1 Peter 1:17-25 – God turns us to him so we can hear his offer of grace and salvation in the Son of God through God the Holy Spirit. And in faith we can call upon God the Father knowing He hears us and we are never out of his eye. But He has saved us not just from something – sin and corruption and death, but for something – holiness. The life of faith is the growing up into the holiness. But that honor – to grow in holiness – was bought with a terrible price. With the very blood of the incarnate Son of God. It is his sacrifice that makes our holiness possible, that wins our forgiveness and freedom from death and Satan. Our lives should be lived out in this reality, which should in turn guard us against the desire to live sinfully as we once did or might be inclined to were we not followers of Christ.
Luke 24:13-35 – For such a well-known story, there is difficulty in knowing where exactly the village of Emmaus was or is. The traditional place – renamed Nicopolis during the Byzantine Empire and afterwards renamed an Arabic variant (‘Imwas) of the name Emmaus – is much farther away than Luke states. Luke states it as being 60 stadia away from Jerusalem, or about seven miles. Emmaus-Nicopolis however is roughly 19 miles away, and it would have been a very difficult thing for the two men Jesus accompanied on the road to accomplish the return trip the same evening.
Another possible site is 30 stadia from Jerusalem rather than 60, and is recorded by Josephus as a place given to Roman military veterans after retirement. The distance is not right, but one explanation could be that Luke’s distance refers to the total round trip distance covered by the two men rather than the one way distance. The Roman road leading west from Jerusalem to two different Emmaus’ is still visible today though it has fallen into disrepair.

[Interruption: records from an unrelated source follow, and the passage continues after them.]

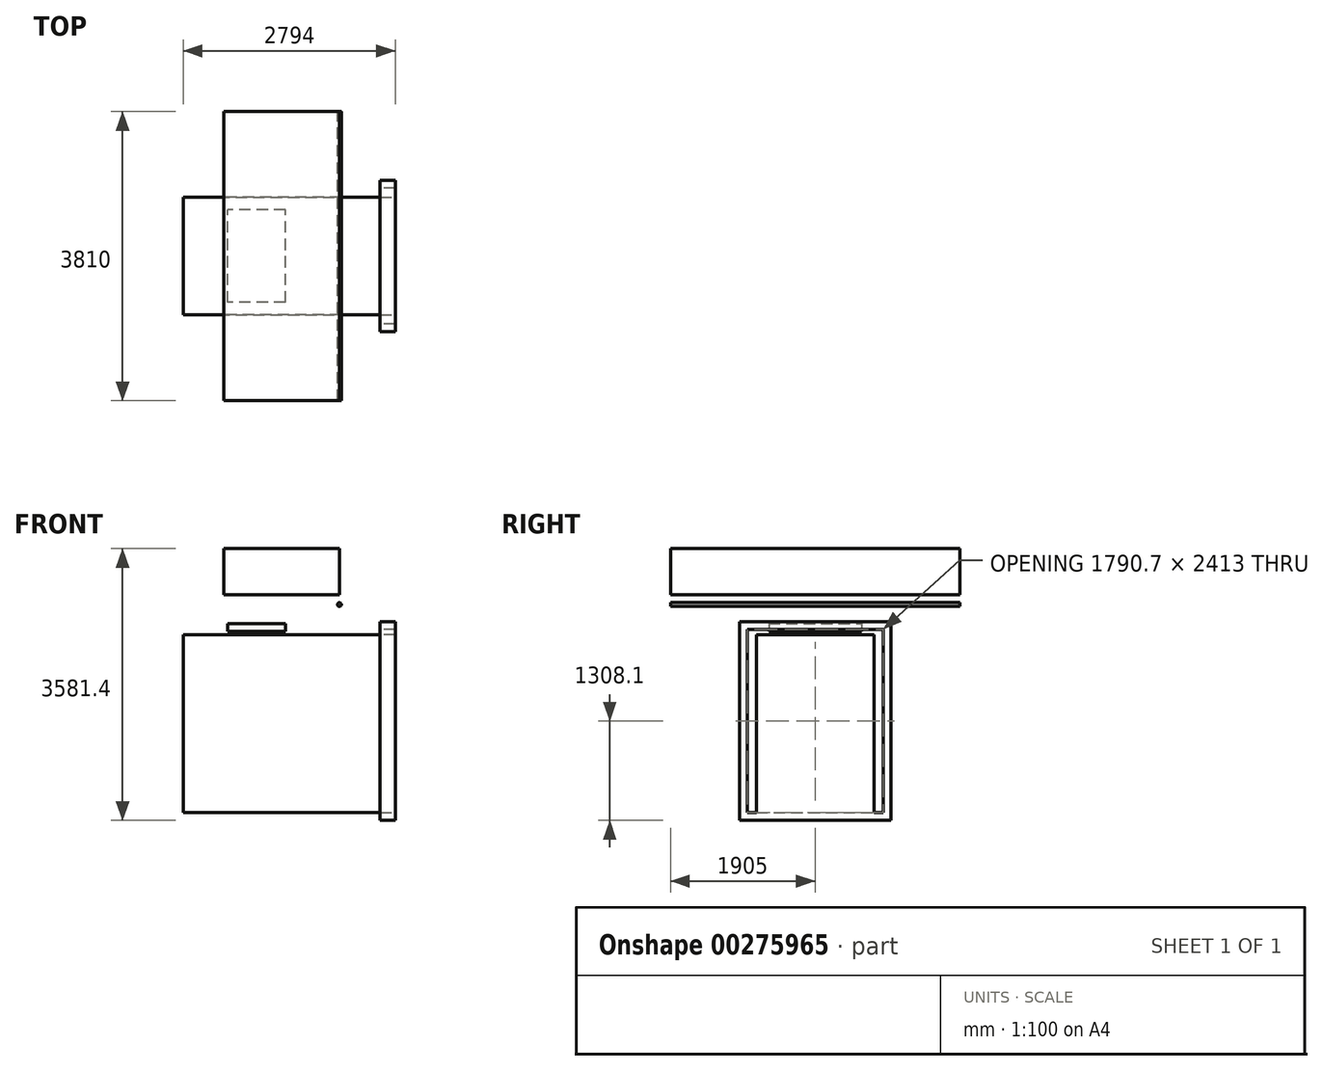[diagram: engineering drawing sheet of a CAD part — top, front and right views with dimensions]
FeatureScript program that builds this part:
annotation { "Feature Type Name" : "Feature", "Feature Type Description" : "" }
export const myFeature = defineFeature(function(context is Context, id is Id, definition is map)
    precondition{}
    {
        {
            var Q0;
            Q0=qCreatedBy(makeId("Right.planeOp"),FACE);
            var sketch = newSketch(context, id + "F0", { "sketchPlane" : qUnion([Q0])});
            skLineSegment(sketch, "E0.bottom", {"start": v(-895.35, 1206.5) * mm, "end": v(895.35, 1206.5) * mm});
            skLineSegment(sketch, "E0.top", {"start": v(-895.35, -1206.5) * mm, "end": v(895.35, -1206.5) * mm});
            skLineSegment(sketch, "E0.left", {"start": v(-895.35, 1206.5) * mm, "end": v(-895.35, -1206.5) * mm});
            skLineSegment(sketch, "E0.right", {"start": v(895.35, 1206.5) * mm, "end": v(895.35, -1206.5) * mm});
            skLineSegment(sketch, "E1.bottom", {"start": v(-996.95, 1308.1) * mm, "end": v(996.95, 1308.1) * mm});
            skLineSegment(sketch, "E1.top", {"start": v(-996.95, -1308.1) * mm, "end": v(996.95, -1308.1) * mm});
            skLineSegment(sketch, "E1.left", {"start": v(-996.95, 1308.1) * mm, "end": v(-996.95, -1308.1) * mm});
            skLineSegment(sketch, "E1.right", {"start": v(996.95, 1308.1) * mm, "end": v(996.95, -1308.1) * mm});
            skSolve(sketch);
        }
        {
            var Q0;
            Q0 = qSketchRegion(id + "F0", true);
            extrude(context, id + "F1", {"entities" : qUnion([Q0]), "depth" : 203.2 * mm});
        }
        {
            var Q0;
            Q0=makeQuery(id+"F1.opExtrude","CAP_FACE",FACE,{"disambiguationData":[OSD([sQuery(id+"F0.wireOp",EDGE,"E0.bottom"),sQuery(id+"F0.wireOp",EDGE,"E0.top"),sQuery(id+"F0.wireOp",EDGE,"E0.left"),sQuery(id+"F0.wireOp",EDGE,"E0.right"),sQuery(id+"F0.wireOp",EDGE,"E1.bottom"),sQuery(id+"F0.wireOp",EDGE,"E1.top"),sQuery(id+"F0.wireOp",EDGE,"E1.left"),sQuery(id+"F0.wireOp",EDGE,"E1.right")])],"isStart":true});
            cPlane(context, id + "F2", {"entities" : qUnion([Q0]), "cplaneType" : CPlaneType.OFFSET, "offset" : 533.4 * mm, "width" : 152.4 * mm, "height" : 152.4 * mm});
        }
        {
            var Q0;
            Q0=qCreatedBy(id+"F2.planeOp",FACE);
            var sketch = newSketch(context, id + "F3", { "sketchPlane" : qUnion([Q0])});
            skLineSegment(sketch, "E2.bottom", {"start": v(-1905, 2273.3) * mm, "end": v(1905, 2273.3) * mm});
            skLineSegment(sketch, "E2.top", {"start": v(-1905, 1663.7) * mm, "end": v(1905, 1663.7) * mm});
            skLineSegment(sketch, "E2.left", {"start": v(-1905, 2273.3) * mm, "end": v(-1905, 1663.7) * mm});
            skLineSegment(sketch, "E2.right", {"start": v(1905, 2273.3) * mm, "end": v(1905, 1663.7) * mm});
            skSolve(sketch);
        }
        {
            var Q0;
            Q0=makeQuery(id+"F3.imprint","IMPRINT",FACE,{"disambiguationData":[TD([[makeQuery(id+"F3.imprint","IMPRINT",EDGE,{"derivedFrom":sQuery(id+"F3.wireOp",EDGE,"E2.bottom")}),-1.0]])]});
            extrude(context, id + "F4", {"entities" : qUnion([Q0]), "depth" : 1524 * mm});
        }
        {
            var Q0;
            Q0=qCreatedBy(makeId("Front.planeOp"),FACE);
            var sketch = newSketch(context, id + "F5", { "sketchPlane" : qUnion([Q0])});
            skCircle(sketch, "E3", {"center": v(-533.4, 1536.7) * mm, "radius": 25.4 * mm});
            skSolve(sketch);
        }
        {
            var Q0;
            Q0=makeQuery(id+"F5.imprint","IMPRINT",FACE,{"disambiguationData":[TD([[makeQuery(id+"F5.imprint","IMPRINT",EDGE,{"derivedFrom":sQuery(id+"F5.wireOp",EDGE,"E3")}),1.0]])]});
            extrude(context, id + "F6", {"entities" : qUnion([Q0]), "depth" : 1905 * mm, "hasSecondDirection" : true, "secondDirectionOppositeDirection" : true, "secondDirectionDepth" : 1905 * mm});
        }
        {
            var Q0;
            Q0=qCreatedBy(makeId("Front.planeOp"),FACE);
            var sketch = newSketch(context, id + "F7", { "sketchPlane" : qUnion([Q0])});
            skLineSegment(sketch, "E4.bottom", {"start": v(-1244.6, 1282.7) * mm, "end": v(-2006.6, 1282.7) * mm});
            skLineSegment(sketch, "E4.top", {"start": v(-1244.6, 1181.1) * mm, "end": v(-2006.6, 1181.1) * mm});
            skLineSegment(sketch, "E4.left", {"start": v(-1244.6, 1282.7) * mm, "end": v(-1244.6, 1181.1) * mm});
            skLineSegment(sketch, "E4.right", {"start": v(-2006.6, 1282.7) * mm, "end": v(-2006.6, 1181.1) * mm});
            skSolve(sketch);
        }
        {
            var Q0;
            Q0=makeQuery(id+"F7.imprint","IMPRINT",FACE,{"disambiguationData":[TD([[makeQuery(id+"F7.imprint","IMPRINT",EDGE,{"derivedFrom":sQuery(id+"F7.wireOp",EDGE,"E4.bottom")}),1.0]])]});
            extrude(context, id + "F8", {"entities" : qUnion([Q0]), "depth" : 609.6 * mm, "hasSecondDirection" : true, "secondDirectionOppositeDirection" : true, "secondDirectionDepth" : 609.6 * mm});
        }
        {
            var Q0;
            Q0=qCreatedBy(makeId("Front.planeOp"),FACE);
            var sketch = newSketch(context, id + "F9", { "sketchPlane" : qUnion([Q0])});
            skPoint(sketch, "E5", {"position": v(203.2, 1139.19) * mm});
            skLineSegment(sketch, "E6", {"start": v(203.2, 1139.19) * mm, "end": v(-2590.8, 1139.19) * mm});
            skLineSegment(sketch, "E7", {"start": v(-2590.8, 1139.19) * mm, "end": v(-2590.8, -1206.5) * mm});
            skLineSegment(sketch, "E8", {"start": v(-2590.8, -1206.5) * mm, "end": v(203.2, -1206.5) * mm});
            skLineSegment(sketch, "E9", {"start": v(203.2, -1206.5) * mm, "end": v(203.2, 1139.19) * mm});
            skSolve(sketch);
        }
        {
            var Q0;
            Q0=makeQuery(id+"F9.imprint","IMPRINT",FACE,{"disambiguationData":[TD([[makeQuery(id+"F9.imprint","IMPRINT",EDGE,{"derivedFrom":sQuery(id+"F9.wireOp",EDGE,"E6")}),1.0]])]});
            extrude(context, id + "F10", {"entities" : qUnion([Q0]), "operationType" : NewBodyOperationType.ADD, "depth" : 774.7 * mm, "hasSecondDirection" : true, "secondDirectionOppositeDirection" : true, "secondDirectionDepth" : 774.7 * mm});
        }
    });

Many people hear this story and want to know how it was the two men did not recognize Jesus sooner. Luke simply states that their eyes were kept from recognizing him. The Greek is more forceful – their eyes were held back or restrained from recognizing him. It wasn’t that Jesus was not recognizable but they were deliberately prevented from recognizing him, presumably a work of God the Holy Spirit. But why?

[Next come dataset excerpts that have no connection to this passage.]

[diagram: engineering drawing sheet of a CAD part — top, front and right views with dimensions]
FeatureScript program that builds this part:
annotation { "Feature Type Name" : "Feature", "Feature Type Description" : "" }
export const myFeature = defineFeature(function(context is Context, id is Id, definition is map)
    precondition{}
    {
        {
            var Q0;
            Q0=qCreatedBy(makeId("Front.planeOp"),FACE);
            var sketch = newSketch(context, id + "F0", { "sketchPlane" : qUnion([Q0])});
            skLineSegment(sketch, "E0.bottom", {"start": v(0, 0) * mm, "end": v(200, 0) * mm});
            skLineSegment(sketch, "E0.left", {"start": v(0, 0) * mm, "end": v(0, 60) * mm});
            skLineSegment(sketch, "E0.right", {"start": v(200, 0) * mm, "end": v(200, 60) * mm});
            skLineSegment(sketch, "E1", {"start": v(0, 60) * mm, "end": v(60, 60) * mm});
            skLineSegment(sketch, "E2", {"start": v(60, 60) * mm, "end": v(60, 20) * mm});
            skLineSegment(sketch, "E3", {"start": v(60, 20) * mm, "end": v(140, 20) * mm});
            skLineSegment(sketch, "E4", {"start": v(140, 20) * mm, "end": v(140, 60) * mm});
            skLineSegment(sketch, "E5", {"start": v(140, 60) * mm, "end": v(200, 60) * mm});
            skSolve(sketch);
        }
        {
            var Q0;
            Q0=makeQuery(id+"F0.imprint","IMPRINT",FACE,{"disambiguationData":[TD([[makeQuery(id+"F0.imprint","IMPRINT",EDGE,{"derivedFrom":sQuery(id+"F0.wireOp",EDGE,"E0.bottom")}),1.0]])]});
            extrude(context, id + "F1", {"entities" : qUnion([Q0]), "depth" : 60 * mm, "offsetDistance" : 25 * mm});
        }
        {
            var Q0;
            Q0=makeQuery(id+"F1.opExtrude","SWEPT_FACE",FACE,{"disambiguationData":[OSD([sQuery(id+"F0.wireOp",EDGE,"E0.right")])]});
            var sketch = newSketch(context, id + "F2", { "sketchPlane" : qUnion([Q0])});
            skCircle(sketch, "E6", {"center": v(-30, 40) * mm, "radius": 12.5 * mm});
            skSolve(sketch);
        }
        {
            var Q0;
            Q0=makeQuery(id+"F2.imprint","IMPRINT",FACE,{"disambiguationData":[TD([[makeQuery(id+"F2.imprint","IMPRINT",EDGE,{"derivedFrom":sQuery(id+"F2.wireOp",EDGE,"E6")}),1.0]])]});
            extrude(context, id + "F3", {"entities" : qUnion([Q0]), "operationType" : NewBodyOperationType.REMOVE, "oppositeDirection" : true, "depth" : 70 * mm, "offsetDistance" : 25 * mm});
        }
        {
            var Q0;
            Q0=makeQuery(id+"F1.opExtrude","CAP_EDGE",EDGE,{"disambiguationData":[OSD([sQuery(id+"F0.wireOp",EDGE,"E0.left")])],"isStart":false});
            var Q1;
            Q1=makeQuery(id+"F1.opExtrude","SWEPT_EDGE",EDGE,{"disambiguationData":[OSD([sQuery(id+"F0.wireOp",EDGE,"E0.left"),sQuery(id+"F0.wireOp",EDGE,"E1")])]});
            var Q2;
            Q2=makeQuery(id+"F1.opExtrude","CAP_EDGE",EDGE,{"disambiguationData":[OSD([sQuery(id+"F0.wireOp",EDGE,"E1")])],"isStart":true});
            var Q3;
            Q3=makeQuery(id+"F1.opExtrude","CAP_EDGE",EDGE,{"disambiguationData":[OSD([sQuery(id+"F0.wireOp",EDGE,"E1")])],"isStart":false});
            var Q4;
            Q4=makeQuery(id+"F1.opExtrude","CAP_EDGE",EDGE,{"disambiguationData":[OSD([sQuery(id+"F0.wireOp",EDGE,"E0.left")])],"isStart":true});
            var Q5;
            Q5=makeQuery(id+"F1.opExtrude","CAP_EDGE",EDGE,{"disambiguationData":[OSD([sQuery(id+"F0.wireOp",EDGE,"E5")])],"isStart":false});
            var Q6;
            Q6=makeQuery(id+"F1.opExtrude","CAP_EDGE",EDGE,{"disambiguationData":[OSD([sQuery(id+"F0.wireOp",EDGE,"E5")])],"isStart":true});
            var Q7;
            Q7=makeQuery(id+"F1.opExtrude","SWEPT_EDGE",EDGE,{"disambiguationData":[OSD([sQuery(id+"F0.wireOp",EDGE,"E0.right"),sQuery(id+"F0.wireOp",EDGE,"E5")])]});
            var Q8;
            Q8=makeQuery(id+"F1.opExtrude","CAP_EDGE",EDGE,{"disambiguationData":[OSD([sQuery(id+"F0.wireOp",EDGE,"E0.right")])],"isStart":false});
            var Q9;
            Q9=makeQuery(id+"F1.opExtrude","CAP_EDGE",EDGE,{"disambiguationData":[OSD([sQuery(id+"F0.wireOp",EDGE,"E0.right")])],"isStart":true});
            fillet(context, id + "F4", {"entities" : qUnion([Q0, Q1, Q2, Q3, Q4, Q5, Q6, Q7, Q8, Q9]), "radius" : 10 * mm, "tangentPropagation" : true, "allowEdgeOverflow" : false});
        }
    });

The passage we read in John last week about Doubting Thomas emphasizes Jesus’ physicality. He was not a spirit or a vision or a hallucination but an actual physical person they could touch. Likewise, Jesus travels a good distance with the two men. Nothing in his manner suggested to them He was anything but a human being – physical. Kicking up dirt and dust as they walked, gesturing, perspiring. All very physical. It is only when He breaks bread they realize who He is – their eyes are freed to see him for who He is, and of course this is how Jesus is best and most fully known – in his sacrificing of his body for you and I, his body broken by death on the cross for you and I, a sacrifice and brokenness embodied in the Sacrament of Holy Communion as instituted by Jesus on the night of his betrayal.

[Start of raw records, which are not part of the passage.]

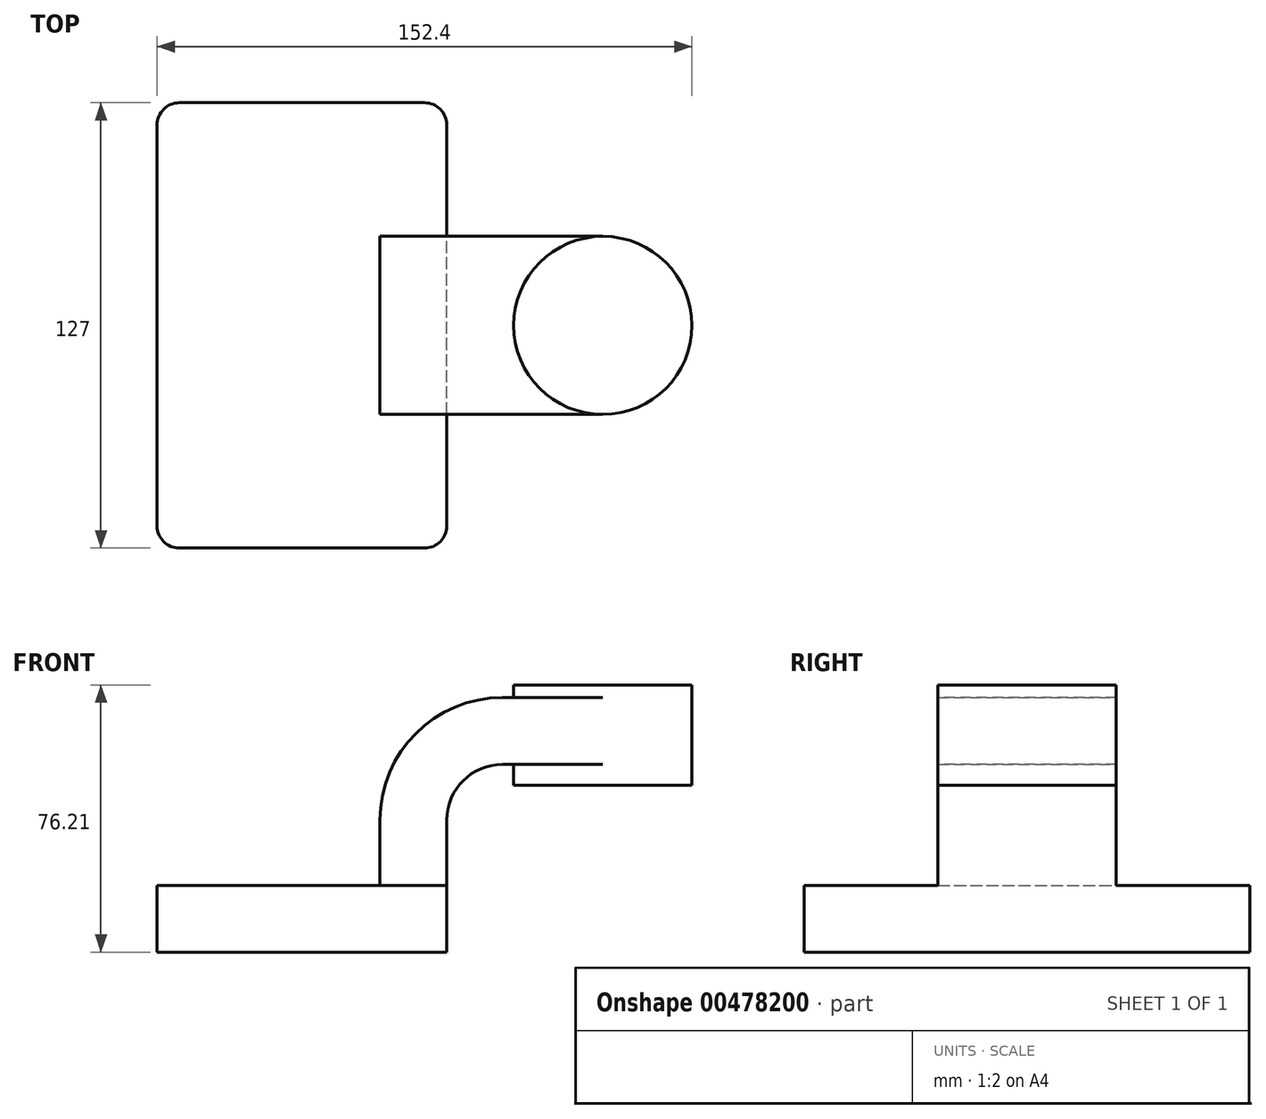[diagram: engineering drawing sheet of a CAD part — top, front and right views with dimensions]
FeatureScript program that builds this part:
annotation { "Feature Type Name" : "Feature", "Feature Type Description" : "" }
export const myFeature = defineFeature(function(context is Context, id is Id, definition is map)
    precondition{}
    {
        {
            var Q0;
            Q0=qCreatedBy(makeId("Front.planeOp"),FACE);
            var sketch = newSketch(context, id + "F0", { "sketchPlane" : qUnion([Q0])});
            skLineSegment(sketch, "E0.bottom", {"start": v(41.27, 9.53) * mm, "end": v(-41.28, 9.53) * mm});
            skLineSegment(sketch, "E0.top", {"start": v(41.28, -9.52) * mm, "end": v(-41.27, -9.52) * mm});
            skLineSegment(sketch, "E0.left", {"start": v(41.28, 9.53) * mm, "end": v(41.28, -9.52) * mm});
            skLineSegment(sketch, "E0.right", {"start": v(-41.28, 9.53) * mm, "end": v(-41.27, -9.52) * mm});
            skPoint(sketch, "E0.middle", {"position": v(0, 0) * mm});
            skLineSegment(sketch, "E1.bottom", {"start": v(60.32, 38.1) * mm, "end": v(111.12, 38.1) * mm});
            skLineSegment(sketch, "E1.top", {"start": v(60.32, 66.68) * mm, "end": v(111.12, 66.68) * mm});
            skLineSegment(sketch, "E1.left", {"start": v(60.32, 38.1) * mm, "end": v(60.32, 66.68) * mm});
            skLineSegment(sketch, "E1.right", {"start": v(111.13, 38.1) * mm, "end": v(111.13, 66.68) * mm});
            skPoint(sketch, "E1.middle", {"position": v(85.73, 52.39) * mm});
            skLineSegment(sketch, "E2", {"start": v(41.27, 9.53) * mm, "end": v(41.27, 28.14) * mm});
            skLineSegment(sketch, "E3", {"start": v(85.72, 66.68) * mm, "end": v(85.72, 38.1) * mm});
            skArc(sketch, "E4", {"start": v(41.27, 28.14) * mm, "mid": v(45.92, 39.36) * mm, "end": v(57.15, 44.01) * mm});
            skLineSegment(sketch, "E5", {"start": v(57.15, 44.01) * mm, "end": v(85.72, 44.01) * mm});
            skLineSegment(sketch, "E6.0", {"start": v(57.15, 63.06) * mm, "end": v(85.72, 63.06) * mm});
            skArc(sketch, "E6.1", {"start": v(22.22, 28.14) * mm, "mid": v(32.45, 52.83) * mm, "end": v(57.15, 63.06) * mm});
            skLineSegment(sketch, "E6.2", {"start": v(22.22, 9.53) * mm, "end": v(22.22, 28.14) * mm});
            skFitSpline(sketch, "E7", {"points": [v(57.15, 63.06) * mm, v(-41.28, 9.53) * mm], "startDerivative": vector(-125.91, 11.15) * mm, "endDerivative": vector(-68.63, -134.5) * mm});
            skSolve(sketch);
        }
        {
            var Q0;
            Q0=makeQuery(id+"F0.imprint","IMPRINT",FACE,{"disambiguationData":[TD([[makeQuery(id+"F0.imprint","IMPRINT",EDGE,{"derivedFrom":sQuery(id+"F0.wireOp",EDGE,"E0.top")}),-1.0]])]});
            extrude(context, id + "F1", {"entities" : qUnion([Q0]), "endBound" : BoundingType.SYMMETRIC, "depth" : 127 * mm});
        }
        {
            var Q0;
            {var subQ1=sQuery(id+"F0.wireOp",EDGE,"E2");Q0=makeQuery(id+"F0.imprint","IMPRINT",FACE,{"disambiguationData":[TD([[makeQuery(id+"F0.imprint","IMPRINT",EDGE,{"derivedFrom":subQ1}),1.0]])]});}
            var Q1;
            {var subQ0=sQuery(id+"F0.wireOp",EDGE,"E5");var subQ1=sQuery(id+"F0.wireOp",EDGE,"E1.left");var subQ2=makeQuery(id+"F0.imprint","INTERSECT",VERTEX,{"derivedFrom":[subQ1,subQ0]});Q1=makeQuery(id+"F0.imprint","IMPRINT",FACE,{"disambiguationData":[TD([[makeQuery(id+"F0.imprint","IMPRINT",EDGE,{"disambiguationData":[TD([[subQ2,-1.0]])],"derivedFrom":subQ1}),-1.0]])]});}
            extrude(context, id + "F2", {"entities" : qUnion([Q0, Q1]), "operationType" : NewBodyOperationType.ADD, "endBound" : BoundingType.SYMMETRIC, "depth" : 50.8 * mm});
        }
        {
            var Q0;
            Q0=makeQuery(id+"F0.imprint","IMPRINT",FACE,{"disambiguationData":[TD([[makeQuery(id+"F0.imprint","IMPRINT",EDGE,{"derivedFrom":sQuery(id+"F0.wireOp",EDGE,"E6.1")}),1.0]])]});
            extrude(context, id + "F3", {"entities" : qUnion([Q0]), "operationType" : NewBodyOperationType.ADD, "endBound" : BoundingType.SYMMETRIC, "depth" : 12.7 * mm});
        }
        {
            var Q0;
            {var subQ4=sQuery(id+"F0.wireOp",EDGE,"E1.right");Q0=makeQuery(id+"F0.imprint","IMPRINT",FACE,{"disambiguationData":[TD([[makeQuery(id+"F0.imprint","IMPRINT",EDGE,{"derivedFrom":subQ4}),1.0]])]});}
            var Q1;
            Q1=sQuery(id+"F0.wireOp",EDGE,"E3");
            revolve(context, id + "F4", {"operationType" : NewBodyOperationType.ADD, "entities" : qUnion([Q0]), "axis" : qUnion([Q1]), "revolveType" : RevolveType.FULL});
        }
        {
            var Q0;
            Q0=makeQuery(id+"F1.opExtrude","CAP_EDGE",EDGE,{"disambiguationData":[OSD([sQuery(id+"F0.wireOp",EDGE,"E0.right")])],"isStart":false});
            var Q1;
            Q1=makeQuery(id+"F1.opExtrude","CAP_EDGE",EDGE,{"disambiguationData":[OSD([sQuery(id+"F0.wireOp",EDGE,"E0.right")])],"isStart":true});
            var Q2;
            Q2=makeQuery(id+"F1.opExtrude","CAP_EDGE",EDGE,{"disambiguationData":[OSD([sQuery(id+"F0.wireOp",EDGE,"E0.left")])],"isStart":false});
            var Q3;
            Q3=makeQuery(id+"F1.opExtrude","CAP_EDGE",EDGE,{"disambiguationData":[OSD([sQuery(id+"F0.wireOp",EDGE,"E0.left")])],"isStart":true});
            fillet(context, id + "F5", {"entities" : qUnion([Q0, Q1, Q2, Q3]), "radius" : 6.35 * mm, "tangentPropagation" : true, "allowEdgeOverflow" : false});
        }
    });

Literally as the two men see Jesus breaking the bread they are freed to see him for who and what He truly is, the one who was sacrificed and broken but now lives. Not as a ghost or a spirit or a wishful imagining but as an actual resurrected person.
So it is for you and I. Jesus is not just an idea or a concept for us to intellectually evaluate and critique. He is an actual person of flesh and blood that we are invited into a relationship with. A person we can only know best in terms of what He has done for us in giving his life and taking it back up again.